Our Endless Numbered Days

Our Endless Numbered Days
Today I’ve got a review from my mum, who loved this book so much she was more than happy to write a review for me to post here!
[Synopsis]

Peggy Hillcoat is eight years old when her survivalist father, James, takes her from their home in London to a remote hut in the woods and tells her that the rest of the world has been destroyed. Deep in the wilderness, Peggy and James make a life for themselves. They repair the hut, bathe in water from the river, hunt and gather food in the summers and almost starve in the harsh winters. They mark their days only by the sun and the seasons.
When Peggy finds a pair of boots in the forest and begins a search for their owner, she unwittingly begins to unravel the series of events that brought her to the woods and, in doing so, discovers the strength she needs to go back to the home and mother she thought she’d lost.
After Peggy’s return to civilization, her mother learns the truth of her escape, of what happened to James on the last night out in the woods, and of the secret that Peggy has carried with her ever since.

Our Endless Numbered Days


[My Mum’s Review]

What an extraordinary book this is.

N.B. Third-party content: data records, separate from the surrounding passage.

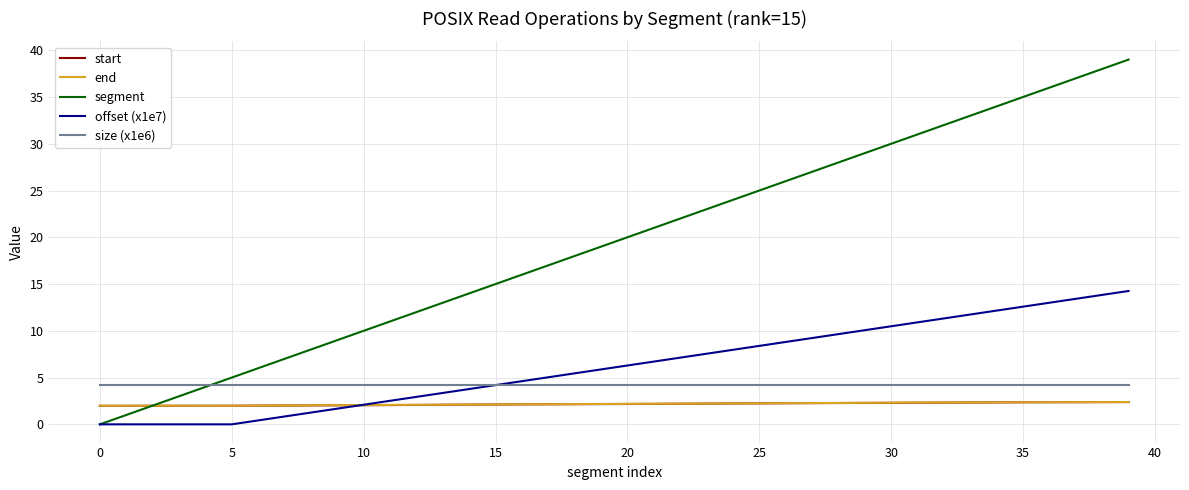

After their last crossing, which series has the higher values: segment or end?

segment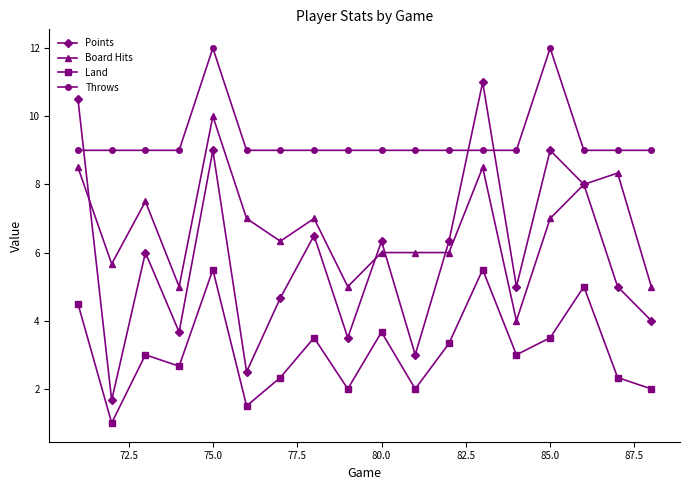

Which series has the largest total across all categories?

Throws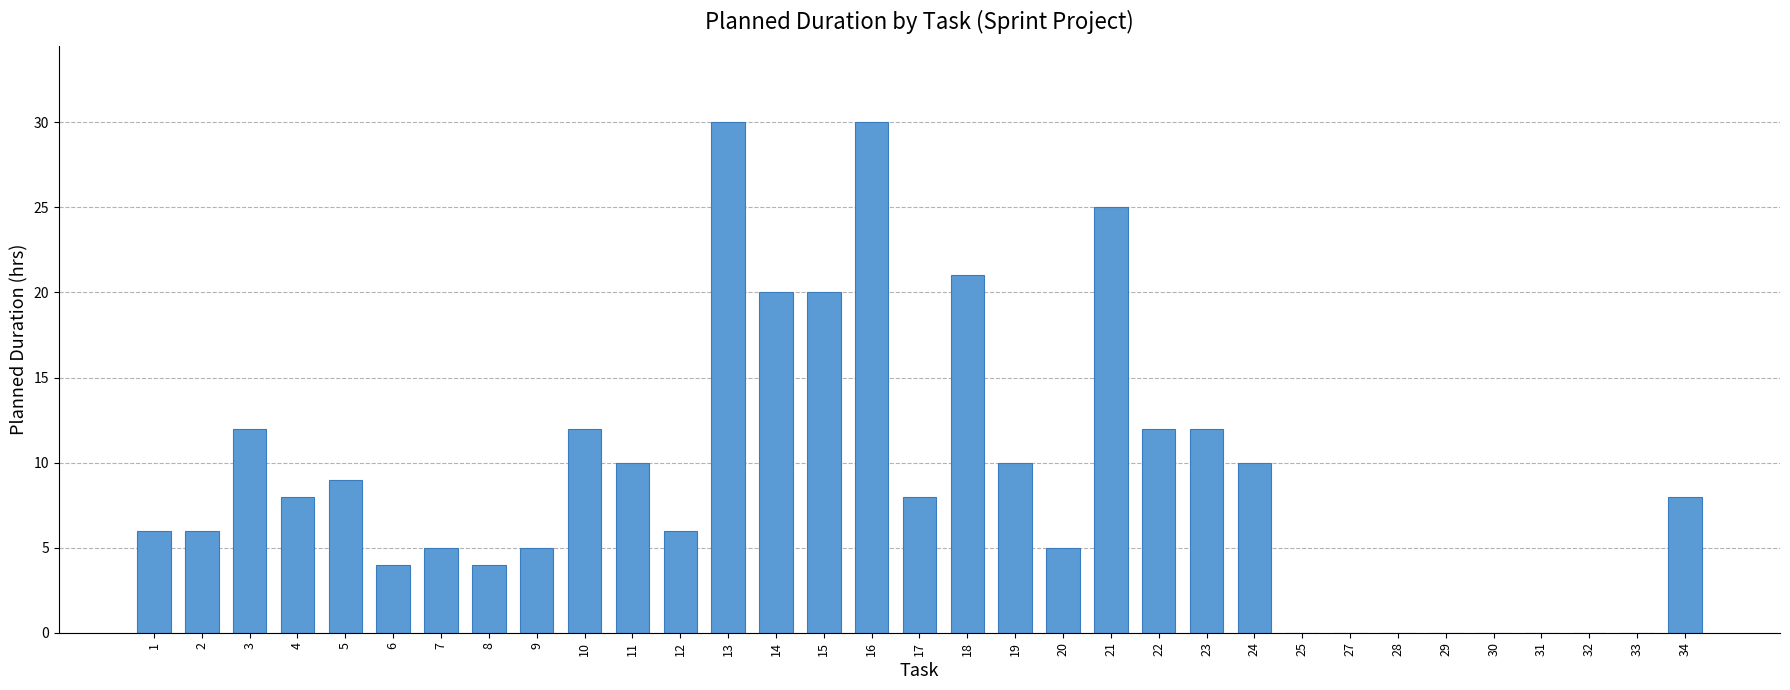

True or false: the data shows 21 at 23.

False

I am still thinking about it many days after finishing it. 
It is narrated by a young girl who is 8 in parts and 17 in others and we only know what is happening through her eyes. Her Mother is a professional pianist and her father, much younger, is a retreatist – he, with a group of friends make plans for survival in a post-Apocalyptic World. Bewildering tensions and arguments happen and then her father takes her for a “holiday” in Die Hutte, a remote shelter somewhere in the Bavarian Hills. He tells her that everyone else in the World is dead and they stay there for 9 years.
We know that she survives because the narration switches between her back at home with her Mother and surviving in the hut with her father. What happens to her fathers mental health and how Peggy (or Punzel) manages to cope with this strange, harsh life is told is told in such simple terms, and so subtly that the layers of darkness under her understanding of the World has even more effect.
The clues are all there to what has happened but it wasn’t until after I finished the book that I started to recognise them and rethink what I had read. 
For me, parts of the ending was unexpected but if you guess what has happened it doesn’t detract from a beautifully woven, mesmerising story.